Now for an Aussie angle ...
"I'm finding they were not religious volunteers," Goldstein said. "They were engaged, particularly Dr. Brenda Upton, in a number of work-like activities."
The Witnesses vowed to appeal the ruling, saying Upton and the other 5,800 Witnesses who live and work in the church's
Goldstein obviously made the right decision in that Dr Upton was a worker based on her activities. In Australia (US decisions can be used as precedents) I think a similarly constructed argument would likewise be successful. If we make up a hypothetical it may run like this:
What do most Bethelites do? Cleaning and other domestic chores – so lets say that sister X is a cleaner and she has injured herself…Lets say she’s in the Sydney Bethel – this means that the NSW Industrial Relations Act 1996 and NSW Industrial Relations Regulations 1996 apply. Don't forget that in Australia perosnal medical insurance is optional, everyone has access to a Government medical scheme for the treatment of emergancies (full cover), injuries and all medical treatment (subsidised rates, it usually covers about 70% of the cost).

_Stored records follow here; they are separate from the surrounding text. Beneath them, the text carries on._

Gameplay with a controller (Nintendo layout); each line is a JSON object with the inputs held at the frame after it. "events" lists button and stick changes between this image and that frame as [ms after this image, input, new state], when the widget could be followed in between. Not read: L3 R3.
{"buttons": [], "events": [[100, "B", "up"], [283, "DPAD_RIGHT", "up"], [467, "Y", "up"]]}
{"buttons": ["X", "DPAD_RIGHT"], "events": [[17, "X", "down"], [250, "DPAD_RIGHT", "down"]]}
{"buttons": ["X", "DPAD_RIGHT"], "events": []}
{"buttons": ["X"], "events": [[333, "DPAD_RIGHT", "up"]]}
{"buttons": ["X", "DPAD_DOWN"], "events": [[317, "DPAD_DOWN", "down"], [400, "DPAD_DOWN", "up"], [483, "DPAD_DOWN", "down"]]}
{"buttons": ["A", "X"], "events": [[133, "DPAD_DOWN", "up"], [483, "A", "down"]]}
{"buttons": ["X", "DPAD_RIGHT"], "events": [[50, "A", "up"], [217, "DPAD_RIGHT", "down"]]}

Now the fun begins – Is she covered by the Act? – the answer is perhaps … the tricky bit is the remuneration question. It’s not so much of how much they are paid but what the Org has in place to tell the Bro’s how much, when and how they are getting paid. So we are now going to fall into another argument of proving that a contract is in existence, now is the contract registered as a Federal Instrument? If it’s an Australian Workplace Agreement is must be – but I would seriously doubt the Bethelites are on AWA’s more like a private contract... as you all know the devil is in the details. But without a doubt the contract would govern working times, responsibilities, standards and the alike, as ‘remuneration’ the Bethelites will receive full board and an allowance … I think that most Lawyers could construct a fairly adequate argument that there is a “formal arrangement of services in exchange for ‘remuneration’’”. Just consider all the variations of salary sacrificing for an example, plus all Bethelites who receive over the tax free threshold are subject to the taxation laws of the Commonwealth – which a good lawyer would check whether the WTS pay on their behalf. Plus there’s the very simple statement that all workers are voluntarily participating in such an formal exchange of services in exchange for remuneration – the differing point is that they receive market rates for their labour.
OK – now that Sister X participates in this arrangement she will come within Schedule 1(b) of the Act, persons deemed to be employees.
The workers compensation angle would be easier to explore if she could be deemed to be a worker, it would be easier to start with the above. Yes volunteers are also covered for injury but not to the same extent as employees and it would be finacially advantageous for a non-employee to pursue it through the civil system (possibly through a negligence claim). We also have a different system than the US - if she is not an employee but rather a contractor then there is no worker compensation she can claim (contractors, visitors and may others are not covered by workers compensation).
In an Australian context Sister X would have two options to sue through the Industrial Relations Tribunal or a for damages. It would depend on what she wanted, both avenues (if successful) would provide that the WTS is liable for her medical expenses however through the Civil Court she could also be awarded damages, exemplary, punitive and compensatory damages.
The earlier $79,000 payment could also utilized as an act of admission by the WTS - offering such a payment admitted that they are liable and should provide monetary support for her on-going medical costs, (plus there is the media angle – how would it look that a woman in pain is denied medical access because she does not have the ability to pay for treatment after devoting her life to her religion – wouldn't go down too well). Otherwise, perhaps it was a payment not to sue at which she was required to sign an agreement that she will waive her rights to sue – I don’t know how it works in the US but in Australia you cannot sign away your right to access the judicial system and sue for a wrong.
How far back would the WTS be liable for lawsuits of the injuries?
How far back the WTS is liable depends on how long the allows for Tort cases (check your statutory time limits), usually somewhere between three (vehicle personal injury) and seven years (general tort/civil cases). However there is always the opportunity to seek an out of time motion and have your case heard even through the time limits have passed. This has occurred in Australia mostly in relation to sexual abuse cases (abused when a kid and sue when an adult) and in medical cases (asbestos cases when the damage doesn’t manifest itself immediately and may take decades) and also when a previous law that prohibited you bringing a motion has been judged as a law that is ultra vires (has not been made with the correct statutory authority) and is therefore void.
It was a huge mistake to have even allowed this thing to come to trial in the first place. They should've settled and written a check on the QT, and swept this thing under the rug when they had the chance. Why in the world they couldn't see the far-reaching implications in case they lost is beyond me. A huge mistake.
Settlement requires the agreement of both parties, perhaps Dr Upton though it was time the WTS were taught a lesson.